The postprocessor automatically derives a human-facing URL from the pip specifier (PyPI page for
package names, repository URL for git+https:// references). You can override this with an explicit
url field:
plugins:
- pip: git+https://github.com/example/my-bblocks-plugin.git
url: https://github.com/example/my-bblocks-plugin
modules:
- my_bblocks_plugin
Plugin metadata (types, class names, pip reference, and URL) is included in register.json under
transformPlugins, allowing viewers and tooling to attribute each transform type to its plugin.
The metadata object
The metadata argument passed to transform() is a plain namespace with the following attributes:
| Attribute | Type | Description |
|---|---|---|
type |
str |
The transform type identifier (e.g. jinja2) |
transform_content |
str |
The code or script declared in transforms.yaml (code or ref) |
input_data |
str |
The example snippet text |
source_mime_type |
str |
MIME type of the input snippet |
target_mime_type |
str |
MIME type of the declared output |
metadata |
dict |
Extra metadata from the transform declaration (keys starting with _ excluded) |
sandbox_dir |
None |
Always None in the plugin subprocess context |
Return value and error handling
Return a str or bytes to produce output. Return None to produce no output (not an error).

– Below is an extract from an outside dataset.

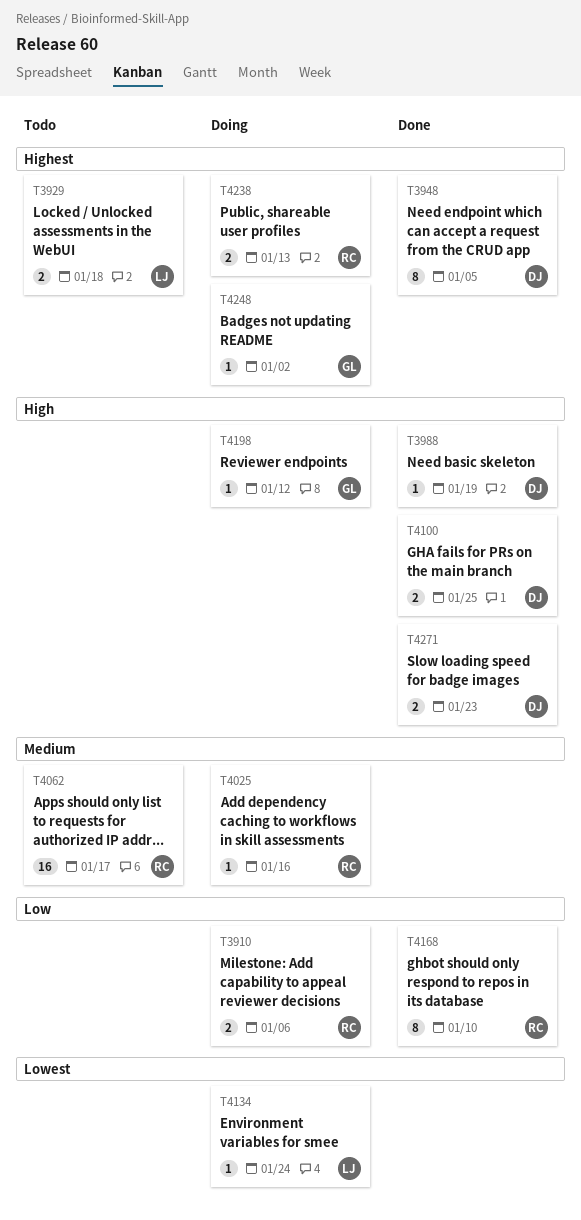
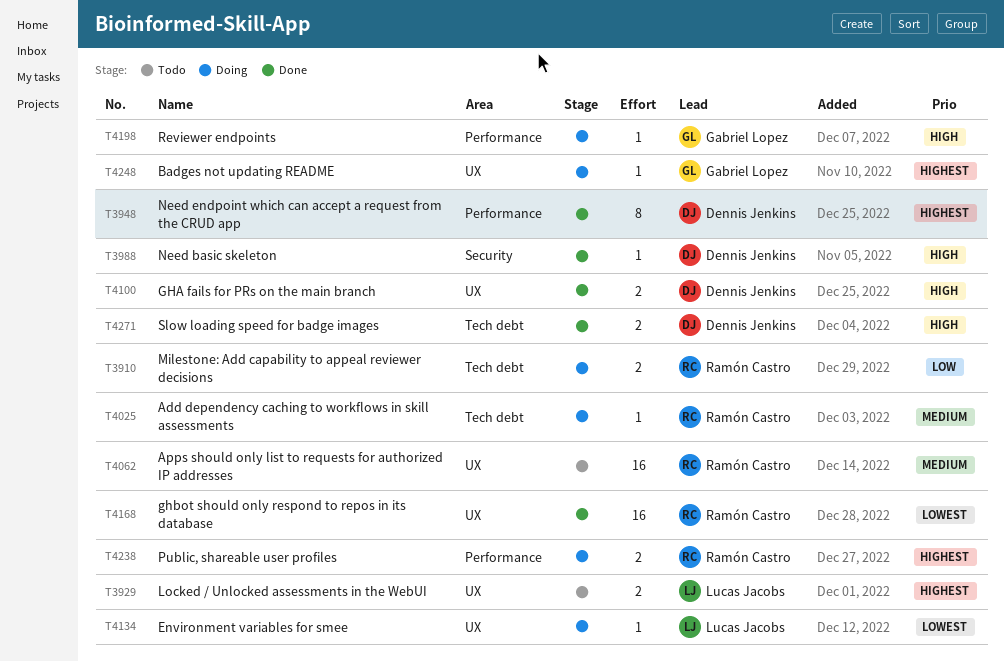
T4168, priority: Low -> Lowest
T4168, estimate: 8 -> 16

Raise any exception to signal failure — the exception message becomes the transform’s stderr output.
Transformer class attributes
| Attribute | Required | Description |
|---|---|---|
transform_types |
yes | List of type name strings this class handles |
default_inputs |
no | Default input media types (used when inputs is not declared in transforms.yaml) |
default_outputs |
no | Default output media types (used when outputs is not declared in transforms.yaml) |
Example plugin
The following skeleton shows the minimal structure. metadata.transform_content carries the
user-supplied code or script from transforms.yaml, so the transform logic is data-driven rather
than hard-coded in the plugin.
# my_bblocks_plugin/__init__.py
import json
class MyTransformer:
transform_types = ['my-type']
default_inputs = ['application/json']
default_outputs = ['text/plain']
def transform(self, metadata):
data = json.loads(metadata.input_data)
# metadata.transform_content holds the code/expression from transforms.yaml
# return a string or bytes, or raise on error
return str(data)
A real-world example is the
bblocks-jinja2-transform-plugin,
which adds a jinja2 transform type that renders Jinja2 templates against JSON input.